Sensex crashes 1,100-points as HMPV cases in Bengaluru spook investors
What's the story
India's stock market witnessed a major crash after the country's first Human Metapneumovirus (HMPV) cases was detected in Bengaluru.
The BSE Sensex crashed by over 1,100 points while the Nifty50 index dropped by nearly 1.4%.
The market reaction comes amid a virus outbreak in China and two confirmed HMPV cases in Karnataka.
The fear gage index, India VIX, also spiked by 13%.
Market impact
Widespread sell-off impacts various sectors
The detection of HMPV cases has sparked a broad-based sell-off across mid and small-cap stocks, affecting several sectors.
The Sensex fell to its day's low of 78,065 while the Nifty50 index slipped close to the 23,600-mark.

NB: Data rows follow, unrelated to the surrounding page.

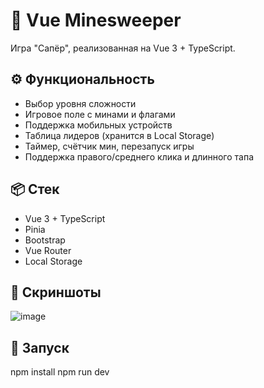 # 🧨 Vue Minesweeper

Игра "Сапёр", реализованная на Vue 3 + TypeScript.

## ⚙️ Функциональность

- Выбор уровня сложности
- Игровое поле с минами и флагами
- Поддержка мобильных устройств
- Таблица лидеров (хранится в Local Storage)
- Таймер, счётчик мин, перезапуск игры
- Поддержка правого/среднего клика и длинного тапа

## 📦 Стек

- Vue 3 + TypeScript
- Pinia
- Bootstrap
- Vue Router
- Local Storage

## 📸 Скриншоты

![image](https://github.com/user-attachments/assets/a54286e7-c6f5-4636-ab08-2ffb559c23c0)


## 🚀 Запуск

npm install
npm run dev
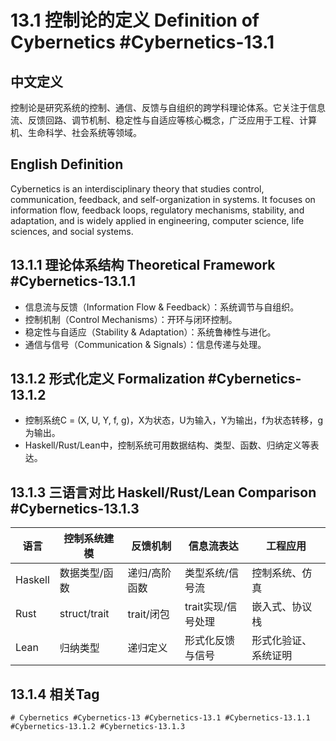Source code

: # 13.1 控制论的定义 Definition of Cybernetics #Cybernetics-13.1

## 中文定义

控制论是研究系统的控制、通信、反馈与自组织的跨学科理论体系。它关注于信息流、反馈回路、调节机制、稳定性与自适应等核心概念，广泛应用于工程、计算机、生命科学、社会系统等领域。

## English Definition

Cybernetics is an interdisciplinary theory that studies control, communication, feedback, and self-organization in systems. It focuses on information flow, feedback loops, regulatory mechanisms, stability, and adaptation, and is widely applied in engineering, computer science, life sciences, and social systems.

## 13.1.1 理论体系结构 Theoretical Framework #Cybernetics-13.1.1

- 信息流与反馈（Information Flow & Feedback）：系统调节与自组织。
- 控制机制（Control Mechanisms）：开环与闭环控制。
- 稳定性与自适应（Stability & Adaptation）：系统鲁棒性与进化。
- 通信与信号（Communication & Signals）：信息传递与处理。

## 13.1.2 形式化定义 Formalization #Cybernetics-13.1.2

- 控制系统C = (X, U, Y, f, g)，X为状态，U为输入，Y为输出，f为状态转移，g为输出。
- Haskell/Rust/Lean中，控制系统可用数据结构、类型、函数、归纳定义等表达。

## 13.1.3 三语言对比 Haskell/Rust/Lean Comparison #Cybernetics-13.1.3

| 语言 | 控制系统建模 | 反馈机制 | 信息流表达 | 工程应用 |
|------|----------|----------|----------|----------|
| Haskell | 数据类型/函数 | 递归/高阶函数 | 类型系统/信号流 | 控制系统、仿真 |
| Rust    | struct/trait   | trait/闭包 | trait实现/信号处理 | 嵌入式、协议栈 |
| Lean    | 归纳类型      | 递归定义 | 形式化反馈与信号 | 形式化验证、系统证明 |

## 13.1.4 相关Tag

`# Cybernetics #Cybernetics-13 #Cybernetics-13.1 #Cybernetics-13.1.1 #Cybernetics-13.1.2 #Cybernetics-13.1.3`
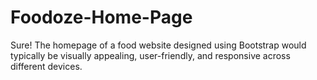 # Foodoze-Home-Page
Sure! The homepage of a food website designed using Bootstrap would typically be visually appealing, user-friendly, and responsive across different devices.
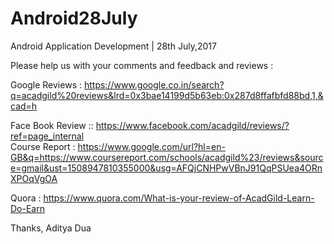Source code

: # Android28July
Android Application Development | 28th July,2017


Please help us with your comments and feedback and reviews :

Google Reviews : https://www.google.co.in/search?q=acadgild%20reviews&lrd=0x3bae14199d5b63eb:0x287d8ffafbfd88bd,1,&cad=h

Face Book Review :: https://www.facebook.com/acadgild/reviews/?ref=page_internal         
Course Report : https://www.google.com/url?hl=en-GB&q=https://www.coursereport.com/schools/acadgild%23/reviews&source=gmail&ust=1508947810355000&usg=AFQjCNHPwVBnJ91QqPSUea4ORnXPOqVgOA

Quora : https://www.quora.com/What-is-your-review-of-AcadGild-Learn-Do-Earn


Thanks,
Aditya Dua

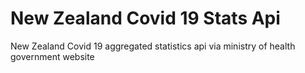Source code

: # New Zealand Covid 19 Stats Api
New Zealand Covid 19 aggregated statistics api via ministry of health government website
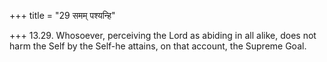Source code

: +++
title = "29 समम् पश्यन्हि"

+++
13.29. Whosoever, perceiving the Lord as abiding in all alike, does not
harm the Self by the Self-he attains, on that account, the Supreme Goal.
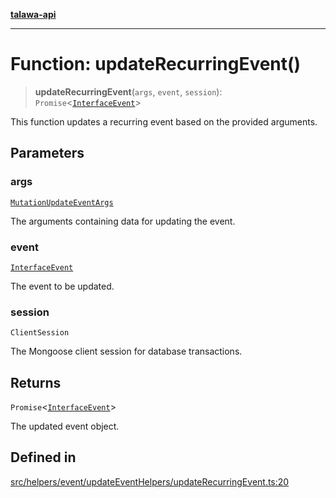 [**talawa-api**](../../../../../README.md)

***

# Function: updateRecurringEvent()

> **updateRecurringEvent**(`args`, `event`, `session`): `Promise`\<[`InterfaceEvent`](../../../../../models/Event/interfaces/InterfaceEvent.md)\>

This function updates a recurring event based on the provided arguments.

## Parameters

### args

[`MutationUpdateEventArgs`](../../../../../types/generatedGraphQLTypes/type-aliases/MutationUpdateEventArgs.md)

The arguments containing data for updating the event.

### event

[`InterfaceEvent`](../../../../../models/Event/interfaces/InterfaceEvent.md)

The event to be updated.

### session

`ClientSession`

The Mongoose client session for database transactions.

## Returns

`Promise`\<[`InterfaceEvent`](../../../../../models/Event/interfaces/InterfaceEvent.md)\>

The updated event object.

## Defined in

[src/helpers/event/updateEventHelpers/updateRecurringEvent.ts:20](https://github.com/Suyash878/talawa-api/blob/e4413cec641a837926071678fed3c7f67234e31e/src/helpers/event/updateEventHelpers/updateRecurringEvent.ts#L20)
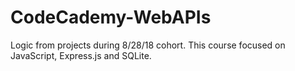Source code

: # CodeCademy-WebAPIs
Logic from projects during 8/28/18 cohort. This course focused on JavaScript, Express.js and SQLite. 
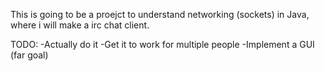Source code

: This is going to be a proejct to understand networking (sockets) in Java, where i will make a irc chat client.

TODO:
-Actually do it
-Get it to work for multiple people
-Implement a GUI (far goal)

Sectors such as metals, PSU banks, real estate, oil and gas, and financials were among the worst-hit in this market rout.
Corporate losses
Major companies witness significant declines
Major corporations such as HDFC Bank, Reliance Industries (RIL), and Kotak Mahindra Bank witnessed a major plunge in their share values.
Union Bank of India saw its shares plummet by 7% while other companies such as Bank of Baroda, HPCL, BPCL, Tata Steel, Adani Energy Solutions and PNB also bore the brunt with losses of 4-5%.
These corporate declines have added to the overall slump.
Official response
Health Ministry assures no cause for alarm
The Union Health Ministry has assured citizens that there is no cause for alarm.
The ministry confirmed that both cases are infants and were identified through routine surveillance for multiple respiratory viral pathogens.
This is part of the Indian Council of Medical Research's (ICMR) ongoing efforts to monitor respiratory illnesses across India.
The ministry also plans to increase the number of laboratories testing for HMPV cases and has assigned ICMR with year-round monitoring of HMPV trends.
Market outlook
Market conditions influenced by external factors
According to Dr. VK Vijayakumar, Chief Investment Strategist at Geojit Financial Services, the market is likely to be affected by negative factors affecting FII flows and some positive domestic factors.
He said, "The external macro construct continues to be unfavorable with the dollar index at 109 and the 10-year US bond yield at 4.62%."
This indicates that global economic conditions are also contributing to India's current stock market situation.